The change shows how quickly geopolitical developments can alter corporate agendas, even in a quarter otherwise dominated by technology themes. It also suggests executives are balancing long-term transformation with immediate operational risks.

Knud Lasse Lueth, chief executive officer of IoT Analytics, said: "The emerging CEO themes in Q1 2026 reflect a boardroom under pressure from both external shocks and internal transformation. Iran raised fresh questions around energy exposure and supply chains, while developments such as agentic AI and SaaSpocalypse are forcing leaders to reassess long-held assumptions about software, pricing, and competitive advantage."

Broader mood

The decline in references to tariffs and uncertainty may indicate that some macroeconomic concerns became less dominant in executive commentary during the quarter. Even so, they were displaced not by a calmer backdrop, but by a combination of war-related risk and more detailed debate over AI.

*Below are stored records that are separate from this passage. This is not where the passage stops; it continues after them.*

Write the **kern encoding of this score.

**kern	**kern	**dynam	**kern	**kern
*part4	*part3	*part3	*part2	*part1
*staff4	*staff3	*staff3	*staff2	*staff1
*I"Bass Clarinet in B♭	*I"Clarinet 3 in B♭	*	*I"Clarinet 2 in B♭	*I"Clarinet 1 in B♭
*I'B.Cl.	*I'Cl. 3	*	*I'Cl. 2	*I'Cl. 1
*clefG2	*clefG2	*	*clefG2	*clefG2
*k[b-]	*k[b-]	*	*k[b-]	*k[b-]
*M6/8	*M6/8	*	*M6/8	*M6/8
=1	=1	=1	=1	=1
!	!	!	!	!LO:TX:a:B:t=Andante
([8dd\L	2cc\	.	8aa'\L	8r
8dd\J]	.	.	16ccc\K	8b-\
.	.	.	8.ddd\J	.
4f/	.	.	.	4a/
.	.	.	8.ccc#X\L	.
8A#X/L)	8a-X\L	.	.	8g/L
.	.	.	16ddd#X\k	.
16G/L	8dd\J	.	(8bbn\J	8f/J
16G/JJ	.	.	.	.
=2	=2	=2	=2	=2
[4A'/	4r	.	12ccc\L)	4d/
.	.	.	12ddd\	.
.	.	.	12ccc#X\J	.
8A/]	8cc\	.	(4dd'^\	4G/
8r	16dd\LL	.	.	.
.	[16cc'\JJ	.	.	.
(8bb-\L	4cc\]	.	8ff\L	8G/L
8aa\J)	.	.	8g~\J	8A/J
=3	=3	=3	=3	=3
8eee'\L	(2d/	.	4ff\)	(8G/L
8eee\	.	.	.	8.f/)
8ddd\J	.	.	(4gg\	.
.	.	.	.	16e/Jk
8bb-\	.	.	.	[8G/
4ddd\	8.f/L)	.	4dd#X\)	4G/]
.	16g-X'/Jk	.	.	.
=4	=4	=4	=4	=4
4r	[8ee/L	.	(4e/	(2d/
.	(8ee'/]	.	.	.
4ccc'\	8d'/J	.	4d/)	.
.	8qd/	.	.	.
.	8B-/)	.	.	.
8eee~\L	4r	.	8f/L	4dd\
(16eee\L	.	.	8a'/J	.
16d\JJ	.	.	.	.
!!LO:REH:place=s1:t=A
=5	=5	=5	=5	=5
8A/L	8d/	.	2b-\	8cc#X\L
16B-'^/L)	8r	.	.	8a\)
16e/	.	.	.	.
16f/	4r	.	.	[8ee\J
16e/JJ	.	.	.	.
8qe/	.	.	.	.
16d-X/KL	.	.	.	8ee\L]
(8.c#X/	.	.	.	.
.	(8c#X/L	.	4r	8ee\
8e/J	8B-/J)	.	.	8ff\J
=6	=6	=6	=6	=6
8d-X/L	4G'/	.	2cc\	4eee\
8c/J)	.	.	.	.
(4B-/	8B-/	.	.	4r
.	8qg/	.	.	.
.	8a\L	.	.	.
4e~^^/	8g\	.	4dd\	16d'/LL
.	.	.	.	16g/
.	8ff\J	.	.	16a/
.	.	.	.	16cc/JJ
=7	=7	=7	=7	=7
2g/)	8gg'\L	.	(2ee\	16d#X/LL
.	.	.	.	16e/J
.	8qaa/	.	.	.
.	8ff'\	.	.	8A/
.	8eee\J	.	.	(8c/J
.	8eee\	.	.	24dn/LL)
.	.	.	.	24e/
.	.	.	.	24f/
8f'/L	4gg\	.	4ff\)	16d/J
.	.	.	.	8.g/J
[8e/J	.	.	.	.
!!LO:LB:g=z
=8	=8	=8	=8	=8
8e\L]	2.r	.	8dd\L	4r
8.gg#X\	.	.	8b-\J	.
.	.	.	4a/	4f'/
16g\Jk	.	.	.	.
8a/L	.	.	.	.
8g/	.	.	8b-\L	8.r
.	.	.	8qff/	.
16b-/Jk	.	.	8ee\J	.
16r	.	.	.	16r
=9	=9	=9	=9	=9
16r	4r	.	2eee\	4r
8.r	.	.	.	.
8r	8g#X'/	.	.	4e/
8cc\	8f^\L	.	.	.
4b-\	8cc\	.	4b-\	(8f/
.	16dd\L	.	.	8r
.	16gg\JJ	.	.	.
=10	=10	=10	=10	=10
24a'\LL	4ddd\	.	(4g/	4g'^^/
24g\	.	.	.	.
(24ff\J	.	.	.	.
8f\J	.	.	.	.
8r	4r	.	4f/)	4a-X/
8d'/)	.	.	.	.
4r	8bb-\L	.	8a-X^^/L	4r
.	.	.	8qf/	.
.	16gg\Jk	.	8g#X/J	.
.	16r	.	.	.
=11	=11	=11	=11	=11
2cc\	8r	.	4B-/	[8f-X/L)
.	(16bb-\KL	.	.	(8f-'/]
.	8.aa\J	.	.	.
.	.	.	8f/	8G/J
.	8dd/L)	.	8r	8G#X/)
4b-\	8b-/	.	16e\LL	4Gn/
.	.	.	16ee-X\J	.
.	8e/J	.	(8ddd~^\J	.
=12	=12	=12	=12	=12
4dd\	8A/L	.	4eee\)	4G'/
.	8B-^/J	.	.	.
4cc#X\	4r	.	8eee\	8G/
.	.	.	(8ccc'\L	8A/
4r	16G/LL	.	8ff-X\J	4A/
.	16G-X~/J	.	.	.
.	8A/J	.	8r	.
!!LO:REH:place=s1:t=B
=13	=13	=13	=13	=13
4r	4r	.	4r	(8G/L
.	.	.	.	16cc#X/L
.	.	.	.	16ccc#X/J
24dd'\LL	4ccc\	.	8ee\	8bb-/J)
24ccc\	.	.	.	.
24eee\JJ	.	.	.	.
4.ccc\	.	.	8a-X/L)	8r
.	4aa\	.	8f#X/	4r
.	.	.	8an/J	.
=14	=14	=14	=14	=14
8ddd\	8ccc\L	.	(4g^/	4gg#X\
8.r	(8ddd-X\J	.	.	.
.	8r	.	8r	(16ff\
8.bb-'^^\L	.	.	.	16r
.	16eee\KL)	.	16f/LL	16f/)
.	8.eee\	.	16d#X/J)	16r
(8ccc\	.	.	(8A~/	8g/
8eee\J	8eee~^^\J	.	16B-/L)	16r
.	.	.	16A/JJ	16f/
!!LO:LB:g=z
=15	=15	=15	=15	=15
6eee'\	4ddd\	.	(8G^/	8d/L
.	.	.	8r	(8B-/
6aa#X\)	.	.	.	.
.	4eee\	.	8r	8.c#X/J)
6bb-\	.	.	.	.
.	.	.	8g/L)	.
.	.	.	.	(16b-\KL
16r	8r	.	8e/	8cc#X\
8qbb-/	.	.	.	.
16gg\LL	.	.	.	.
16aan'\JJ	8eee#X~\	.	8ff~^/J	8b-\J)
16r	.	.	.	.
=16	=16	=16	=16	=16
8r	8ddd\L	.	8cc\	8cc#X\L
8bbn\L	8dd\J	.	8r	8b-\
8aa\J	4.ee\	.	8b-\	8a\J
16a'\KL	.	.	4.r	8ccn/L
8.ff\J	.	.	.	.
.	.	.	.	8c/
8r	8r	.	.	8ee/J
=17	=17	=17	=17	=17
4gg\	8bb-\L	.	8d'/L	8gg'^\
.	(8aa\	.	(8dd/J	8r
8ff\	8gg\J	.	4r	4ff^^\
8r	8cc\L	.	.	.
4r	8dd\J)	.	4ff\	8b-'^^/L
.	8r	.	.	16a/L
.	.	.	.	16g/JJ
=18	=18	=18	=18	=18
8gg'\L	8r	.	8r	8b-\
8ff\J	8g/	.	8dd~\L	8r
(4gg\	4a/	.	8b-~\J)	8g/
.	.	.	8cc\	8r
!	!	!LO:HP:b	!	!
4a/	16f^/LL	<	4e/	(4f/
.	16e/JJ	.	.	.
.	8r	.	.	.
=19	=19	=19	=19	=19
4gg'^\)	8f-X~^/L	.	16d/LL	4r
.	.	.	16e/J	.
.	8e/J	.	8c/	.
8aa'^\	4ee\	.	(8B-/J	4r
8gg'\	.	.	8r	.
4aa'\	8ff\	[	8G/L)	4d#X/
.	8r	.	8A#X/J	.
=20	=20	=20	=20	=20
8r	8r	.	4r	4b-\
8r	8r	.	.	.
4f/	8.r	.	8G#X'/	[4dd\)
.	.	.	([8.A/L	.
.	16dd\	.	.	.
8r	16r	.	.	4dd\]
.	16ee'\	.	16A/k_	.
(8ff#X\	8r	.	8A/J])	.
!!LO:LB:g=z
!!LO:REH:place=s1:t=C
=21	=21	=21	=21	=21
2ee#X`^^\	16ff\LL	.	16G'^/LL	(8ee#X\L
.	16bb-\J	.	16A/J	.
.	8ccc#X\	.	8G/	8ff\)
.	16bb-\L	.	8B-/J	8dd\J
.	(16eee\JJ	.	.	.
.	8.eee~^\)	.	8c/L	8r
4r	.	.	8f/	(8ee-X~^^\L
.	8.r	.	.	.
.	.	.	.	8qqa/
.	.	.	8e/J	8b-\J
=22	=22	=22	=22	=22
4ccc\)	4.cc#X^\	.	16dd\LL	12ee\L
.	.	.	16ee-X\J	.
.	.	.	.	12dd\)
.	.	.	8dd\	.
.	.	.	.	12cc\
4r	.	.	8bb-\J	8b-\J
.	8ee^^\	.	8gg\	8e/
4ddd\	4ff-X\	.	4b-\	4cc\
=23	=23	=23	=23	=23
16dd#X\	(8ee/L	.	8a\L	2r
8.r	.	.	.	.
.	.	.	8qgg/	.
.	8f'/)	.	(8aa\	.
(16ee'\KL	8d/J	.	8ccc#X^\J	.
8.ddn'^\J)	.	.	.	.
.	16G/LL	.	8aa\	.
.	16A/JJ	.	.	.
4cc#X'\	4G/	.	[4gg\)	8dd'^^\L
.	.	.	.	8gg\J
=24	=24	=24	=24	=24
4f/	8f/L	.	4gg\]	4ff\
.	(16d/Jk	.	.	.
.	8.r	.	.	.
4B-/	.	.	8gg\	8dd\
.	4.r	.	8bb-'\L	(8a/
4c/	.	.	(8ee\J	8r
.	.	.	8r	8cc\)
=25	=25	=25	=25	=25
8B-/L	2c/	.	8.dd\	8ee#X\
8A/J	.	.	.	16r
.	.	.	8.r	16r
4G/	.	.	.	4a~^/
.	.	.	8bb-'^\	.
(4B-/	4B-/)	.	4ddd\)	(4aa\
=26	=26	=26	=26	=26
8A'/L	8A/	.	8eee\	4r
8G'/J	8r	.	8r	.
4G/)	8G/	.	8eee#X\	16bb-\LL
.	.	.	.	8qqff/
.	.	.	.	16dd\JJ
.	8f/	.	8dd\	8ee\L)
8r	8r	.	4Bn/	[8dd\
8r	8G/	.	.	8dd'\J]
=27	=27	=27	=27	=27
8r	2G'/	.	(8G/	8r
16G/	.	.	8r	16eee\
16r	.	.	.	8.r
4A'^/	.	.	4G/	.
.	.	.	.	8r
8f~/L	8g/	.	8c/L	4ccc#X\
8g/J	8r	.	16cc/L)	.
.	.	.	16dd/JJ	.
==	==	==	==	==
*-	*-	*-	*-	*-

For investors and analysts, that matters because earnings calls often show not only what companies are doing, but also what management teams believe they must explain. Rising discussion of agentic AI, physical AI and software disruption suggests leaders see those issues as increasingly material to strategy and market positioning.

IoT Analytics, based in Germany, provides market research on areas including IoT, AI, cloud, edge computing and Industry 4.0. Its latest quarterly report tracks changes in the prominence of themes discussed by chief executives across a large sample of listed companies, with AI remaining at the top of the agenda while Iran, OpenClaw and SaaSpocalypse posted some of the sharpest gains.